Smitts glanced down at the chair she'd just been occupying, gave his head a shake. "I didn't see one with you when we left the hotel. It's my impression you came away without it."

She backed a hand between her eyes. "What'll I do for taxi fare?" she blurted out without stopping to think. A moment later she realized the hotel desk could pay it for her easily enough.

But Smitts's teammate, who seemed to be a decent sort of person, had already reached down into his pocket. "I'll stake you," he offered.

To her surprise she saw Smitts slice the edge of his hand at him in dissuasion. She wondered why.

He turned around to her and said, "I'll drop you off, if you don't mind waiting for me a couple minutes outside by the sergeant's desk. I'm going off at twelve."

She would have preferred the offer to come from someone else, but the heat of battle had subsided now, and with it her grievance. She was too tired even to dislike him very heartily anymore.

She sat down on a bench out there. The desk sergeant looked her over curiously, then went back to his own concerns.
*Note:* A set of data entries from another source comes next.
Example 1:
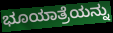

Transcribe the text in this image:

ಭೂಯಾತ್ರೆಯನ್ನು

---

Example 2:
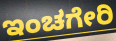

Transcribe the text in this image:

ಇಂಚಗೇರಿ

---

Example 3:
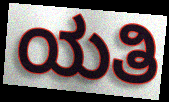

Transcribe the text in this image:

ಯತಿ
The "couple minutes" became ten, the ten, fifteen, the fifteen, twenty. She started to steam up again inside. She fidgeted, but she clung stubbornly to the bench. She kept hoping she could get some hint out of him as to where she really stood in the case. "Miss Chalmers can go home whenever she wishes" was too indefinite. She had to know: Was she in or was she out?
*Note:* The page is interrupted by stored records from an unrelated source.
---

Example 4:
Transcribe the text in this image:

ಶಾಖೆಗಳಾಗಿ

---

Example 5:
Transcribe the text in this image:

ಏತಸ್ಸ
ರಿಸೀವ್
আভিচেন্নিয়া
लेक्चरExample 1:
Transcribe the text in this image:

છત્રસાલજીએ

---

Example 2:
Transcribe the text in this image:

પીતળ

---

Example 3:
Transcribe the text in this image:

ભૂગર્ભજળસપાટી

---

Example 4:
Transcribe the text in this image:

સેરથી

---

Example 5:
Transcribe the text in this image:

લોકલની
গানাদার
When he finally came outside to her at twelve-twenty, he put a worse finish to an already bad situation by clapping himself dismayedly on the forehead and exclaiming, "I clean forgot about you!"

"Obviously," she said coldly, getting to her feet. The cutting look she gave him, if he had passed a finger in front of her eyes he would have lacerated it badly.

They got into the same car she'd been brought down in, and this time she was able to make out clearly that it had no markings.

"The cap had us all in for a last-minute briefing," he remarked as he pushed off. "That's what held me up."

She wondered if it had had to do with her, and wondered if she asked him, would he answer. Before she could get up nerve, a man with an itchy pedal foot in the adjoining lane started across the intersection before the light had changed.

"Wait for the light, bud. That's what it's there for," Smitts said in a low-register growl.

The man turned and looked at him. She held her breath for a minute, remembering there was no insignia on the car. Then the man looked forward again and glided off, this time permissibly. He didn't know what a close shave he'd had just then, she said to herself. One word spoken out of turn and.